Stored data entries:
═══

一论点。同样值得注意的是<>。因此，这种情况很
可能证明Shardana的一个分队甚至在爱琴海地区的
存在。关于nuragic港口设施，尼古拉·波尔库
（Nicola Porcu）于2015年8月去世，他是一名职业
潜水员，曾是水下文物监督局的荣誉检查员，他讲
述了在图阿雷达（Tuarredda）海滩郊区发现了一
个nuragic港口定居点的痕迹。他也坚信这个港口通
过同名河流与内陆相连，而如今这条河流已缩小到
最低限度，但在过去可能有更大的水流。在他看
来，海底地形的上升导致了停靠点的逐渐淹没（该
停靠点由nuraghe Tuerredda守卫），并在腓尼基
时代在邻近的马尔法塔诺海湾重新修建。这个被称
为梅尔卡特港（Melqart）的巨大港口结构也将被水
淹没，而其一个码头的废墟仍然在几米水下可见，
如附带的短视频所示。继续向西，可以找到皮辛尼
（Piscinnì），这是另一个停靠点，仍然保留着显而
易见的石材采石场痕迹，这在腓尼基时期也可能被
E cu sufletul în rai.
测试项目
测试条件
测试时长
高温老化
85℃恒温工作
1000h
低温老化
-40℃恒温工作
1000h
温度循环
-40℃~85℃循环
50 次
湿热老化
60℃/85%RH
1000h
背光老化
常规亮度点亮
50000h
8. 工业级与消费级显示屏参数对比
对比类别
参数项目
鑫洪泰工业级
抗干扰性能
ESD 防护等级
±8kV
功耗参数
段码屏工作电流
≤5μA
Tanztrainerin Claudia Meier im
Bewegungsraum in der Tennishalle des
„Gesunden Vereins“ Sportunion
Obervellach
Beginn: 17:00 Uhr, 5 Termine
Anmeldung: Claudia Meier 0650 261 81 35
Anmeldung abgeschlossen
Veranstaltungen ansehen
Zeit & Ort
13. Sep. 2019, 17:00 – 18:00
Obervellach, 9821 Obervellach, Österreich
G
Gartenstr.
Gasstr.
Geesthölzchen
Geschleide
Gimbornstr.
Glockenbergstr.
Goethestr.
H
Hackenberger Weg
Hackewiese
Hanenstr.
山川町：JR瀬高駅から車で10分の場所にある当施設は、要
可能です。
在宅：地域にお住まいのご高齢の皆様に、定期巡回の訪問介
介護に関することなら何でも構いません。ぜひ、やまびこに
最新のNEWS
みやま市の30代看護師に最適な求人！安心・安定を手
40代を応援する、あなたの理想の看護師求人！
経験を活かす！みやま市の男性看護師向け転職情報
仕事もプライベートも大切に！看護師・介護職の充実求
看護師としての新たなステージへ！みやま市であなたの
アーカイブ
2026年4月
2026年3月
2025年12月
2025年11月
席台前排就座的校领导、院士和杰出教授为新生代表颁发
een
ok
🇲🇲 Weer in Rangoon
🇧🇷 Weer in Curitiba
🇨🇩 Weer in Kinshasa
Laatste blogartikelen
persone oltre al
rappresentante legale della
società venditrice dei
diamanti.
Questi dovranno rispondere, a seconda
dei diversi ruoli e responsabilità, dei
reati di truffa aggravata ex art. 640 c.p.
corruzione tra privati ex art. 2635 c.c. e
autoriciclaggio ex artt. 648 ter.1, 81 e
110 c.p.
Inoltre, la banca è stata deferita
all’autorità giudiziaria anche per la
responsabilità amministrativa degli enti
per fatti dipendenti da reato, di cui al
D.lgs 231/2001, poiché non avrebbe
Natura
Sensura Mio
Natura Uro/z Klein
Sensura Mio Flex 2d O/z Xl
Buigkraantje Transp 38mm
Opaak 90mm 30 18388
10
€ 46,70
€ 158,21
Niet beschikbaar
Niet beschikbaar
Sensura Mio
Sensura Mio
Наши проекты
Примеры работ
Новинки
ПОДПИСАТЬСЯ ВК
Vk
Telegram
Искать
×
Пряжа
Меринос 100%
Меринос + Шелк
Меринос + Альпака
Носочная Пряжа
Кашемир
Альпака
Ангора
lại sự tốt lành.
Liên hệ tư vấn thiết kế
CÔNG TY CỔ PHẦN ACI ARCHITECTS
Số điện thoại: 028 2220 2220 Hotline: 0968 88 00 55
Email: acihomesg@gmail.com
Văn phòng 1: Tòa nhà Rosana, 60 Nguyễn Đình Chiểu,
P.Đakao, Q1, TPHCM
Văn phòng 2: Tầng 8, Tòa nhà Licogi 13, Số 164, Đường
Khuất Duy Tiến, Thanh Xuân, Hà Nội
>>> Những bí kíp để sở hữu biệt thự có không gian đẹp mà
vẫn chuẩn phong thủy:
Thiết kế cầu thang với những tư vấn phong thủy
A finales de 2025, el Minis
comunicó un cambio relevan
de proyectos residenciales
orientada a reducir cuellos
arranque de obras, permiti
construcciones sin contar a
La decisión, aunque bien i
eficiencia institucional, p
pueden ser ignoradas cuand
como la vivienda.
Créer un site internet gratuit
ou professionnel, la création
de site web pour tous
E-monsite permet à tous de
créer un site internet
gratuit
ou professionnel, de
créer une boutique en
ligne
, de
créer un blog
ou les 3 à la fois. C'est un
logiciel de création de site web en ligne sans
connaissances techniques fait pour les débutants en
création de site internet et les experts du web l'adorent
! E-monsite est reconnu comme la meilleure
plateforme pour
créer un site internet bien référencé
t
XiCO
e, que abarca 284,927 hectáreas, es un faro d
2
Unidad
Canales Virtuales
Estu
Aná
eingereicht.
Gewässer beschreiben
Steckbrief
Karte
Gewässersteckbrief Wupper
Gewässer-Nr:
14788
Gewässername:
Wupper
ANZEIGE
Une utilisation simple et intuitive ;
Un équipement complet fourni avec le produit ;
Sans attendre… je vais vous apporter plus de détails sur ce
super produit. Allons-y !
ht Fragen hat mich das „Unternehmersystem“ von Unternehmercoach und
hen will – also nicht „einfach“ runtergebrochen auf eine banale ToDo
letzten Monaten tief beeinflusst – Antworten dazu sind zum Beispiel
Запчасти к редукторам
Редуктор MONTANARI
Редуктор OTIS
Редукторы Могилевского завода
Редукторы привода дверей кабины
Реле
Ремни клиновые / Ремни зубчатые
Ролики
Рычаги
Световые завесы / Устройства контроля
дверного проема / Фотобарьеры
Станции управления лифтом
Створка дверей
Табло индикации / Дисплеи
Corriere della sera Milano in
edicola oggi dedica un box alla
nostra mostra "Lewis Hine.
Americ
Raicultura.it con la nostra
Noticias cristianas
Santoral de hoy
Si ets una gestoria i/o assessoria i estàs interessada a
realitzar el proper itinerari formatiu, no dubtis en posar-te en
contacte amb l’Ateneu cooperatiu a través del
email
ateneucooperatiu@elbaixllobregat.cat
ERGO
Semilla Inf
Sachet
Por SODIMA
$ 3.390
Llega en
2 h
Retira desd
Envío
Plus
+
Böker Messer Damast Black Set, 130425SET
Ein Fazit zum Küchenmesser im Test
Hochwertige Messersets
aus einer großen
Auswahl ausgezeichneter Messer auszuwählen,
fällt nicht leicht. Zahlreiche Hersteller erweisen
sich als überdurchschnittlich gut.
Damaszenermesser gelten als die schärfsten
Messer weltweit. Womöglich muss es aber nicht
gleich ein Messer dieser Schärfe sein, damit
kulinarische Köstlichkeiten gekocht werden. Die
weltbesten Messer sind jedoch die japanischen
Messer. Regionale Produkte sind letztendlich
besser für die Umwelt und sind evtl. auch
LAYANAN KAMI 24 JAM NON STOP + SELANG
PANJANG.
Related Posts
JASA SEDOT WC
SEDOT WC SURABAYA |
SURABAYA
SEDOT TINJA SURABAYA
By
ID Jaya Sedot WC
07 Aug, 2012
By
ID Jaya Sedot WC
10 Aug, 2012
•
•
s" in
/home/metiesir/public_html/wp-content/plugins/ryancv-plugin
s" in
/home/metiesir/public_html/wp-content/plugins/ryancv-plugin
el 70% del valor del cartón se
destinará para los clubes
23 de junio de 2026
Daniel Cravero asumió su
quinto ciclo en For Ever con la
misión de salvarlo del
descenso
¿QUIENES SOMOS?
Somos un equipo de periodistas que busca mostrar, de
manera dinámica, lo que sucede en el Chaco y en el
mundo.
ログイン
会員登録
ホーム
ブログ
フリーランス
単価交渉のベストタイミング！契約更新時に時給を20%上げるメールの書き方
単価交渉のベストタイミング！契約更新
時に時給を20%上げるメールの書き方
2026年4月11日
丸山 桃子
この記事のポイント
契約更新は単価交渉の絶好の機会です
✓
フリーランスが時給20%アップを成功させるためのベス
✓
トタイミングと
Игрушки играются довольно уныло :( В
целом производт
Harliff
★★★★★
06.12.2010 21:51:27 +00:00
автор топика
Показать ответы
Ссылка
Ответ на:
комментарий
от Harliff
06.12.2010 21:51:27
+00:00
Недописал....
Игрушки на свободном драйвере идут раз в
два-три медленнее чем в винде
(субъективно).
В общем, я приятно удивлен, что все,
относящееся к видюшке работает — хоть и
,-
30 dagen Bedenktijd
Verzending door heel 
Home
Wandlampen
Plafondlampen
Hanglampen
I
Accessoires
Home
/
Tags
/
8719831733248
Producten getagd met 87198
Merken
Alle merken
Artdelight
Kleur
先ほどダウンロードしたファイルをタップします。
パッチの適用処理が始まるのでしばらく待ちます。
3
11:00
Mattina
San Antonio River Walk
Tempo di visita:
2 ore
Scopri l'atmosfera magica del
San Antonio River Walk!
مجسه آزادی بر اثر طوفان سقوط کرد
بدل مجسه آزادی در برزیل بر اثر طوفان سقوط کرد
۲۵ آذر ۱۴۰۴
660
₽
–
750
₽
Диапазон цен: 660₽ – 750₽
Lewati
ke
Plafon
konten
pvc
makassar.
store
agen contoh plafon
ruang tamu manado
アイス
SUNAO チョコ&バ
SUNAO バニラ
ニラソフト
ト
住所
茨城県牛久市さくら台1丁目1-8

═══

- [Written task] Nothing but the lines from the top of the records down to the line with "corruzione tra privati ex art. 2635 c.c. e" belongs in the answer; repeat them exactly.

- [Task output]
一论点。同样值得注意的是<>。因此，这种情况很
可能证明Shardana的一个分队甚至在爱琴海地区的
存在。关于nuragic港口设施，尼古拉·波尔库
（Nicola Porcu）于2015年8月去世，他是一名职业
潜水员，曾是水下文物监督局的荣誉检查员，他讲
述了在图阿雷达（Tuarredda）海滩郊区发现了一
个nuragic港口定居点的痕迹。他也坚信这个港口通
过同名河流与内陆相连，而如今这条河流已缩小到
最低限度，但在过去可能有更大的水流。在他看
来，海底地形的上升导致了停靠点的逐渐淹没（该
停靠点由nuraghe Tuerredda守卫），并在腓尼基
时代在邻近的马尔法塔诺海湾重新修建。这个被称
为梅尔卡特港（Melqart）的巨大港口结构也将被水
淹没，而其一个码头的废墟仍然在几米水下可见，
如附带的短视频所示。继续向西，可以找到皮辛尼
（Piscinnì），这是另一个停靠点，仍然保留着显而
易见的石材采石场痕迹，这在腓尼基时期也可能被
E cu sufletul în rai.
测试项目
测试条件
测试时长
高温老化
85℃恒温工作
1000h
低温老化
-40℃恒温工作
1000h
温度循环
-40℃~85℃循环
50 次
湿热老化
60℃/85%RH
1000h
背光老化
常规亮度点亮
50000h
8. 工业级与消费级显示屏参数对比
对比类别
参数项目
鑫洪泰工业级
抗干扰性能
ESD 防护等级
±8kV
功耗参数
段码屏工作电流
≤5μA
Tanztrainerin Claudia Meier im
Bewegungsraum in der Tennishalle des
„Gesunden Vereins“ Sportunion
Obervellach
Beginn: 17:00 Uhr, 5 Termine
Anmeldung: Claudia Meier 0650 261 81 35
Anmeldung abgeschlossen
Veranstaltungen ansehen
Zeit & Ort
13. Sep. 2019, 17:00 – 18:00
Obervellach, 9821 Obervellach, Österreich
G
Gartenstr.
Gasstr.
Geesthölzchen
Geschleide
Gimbornstr.
Glockenbergstr.
Goethestr.
H
Hackenberger Weg
Hackewiese
Hanenstr.
山川町：JR瀬高駅から車で10分の場所にある当施設は、要
可能です。
在宅：地域にお住まいのご高齢の皆様に、定期巡回の訪問介
介護に関することなら何でも構いません。ぜひ、やまびこに
最新のNEWS
みやま市の30代看護師に最適な求人！安心・安定を手
40代を応援する、あなたの理想の看護師求人！
経験を活かす！みやま市の男性看護師向け転職情報
仕事もプライベートも大切に！看護師・介護職の充実求
看護師としての新たなステージへ！みやま市であなたの
アーカイブ
2026年4月
2026年3月
2025年12月
2025年11月
席台前排就座的校领导、院士和杰出教授为新生代表颁发
een
ok
🇲🇲 Weer in Rangoon
🇧🇷 Weer in Curitiba
🇨🇩 Weer in Kinshasa
Laatste blogartikelen
persone oltre al
rappresentante legale della
società venditrice dei
diamanti.
Questi dovranno rispondere, a seconda
dei diversi ruoli e responsabilità, dei
reati di truffa aggravata ex art. 640 c.p.
corruzione tra privati ex art. 2635 c.c. e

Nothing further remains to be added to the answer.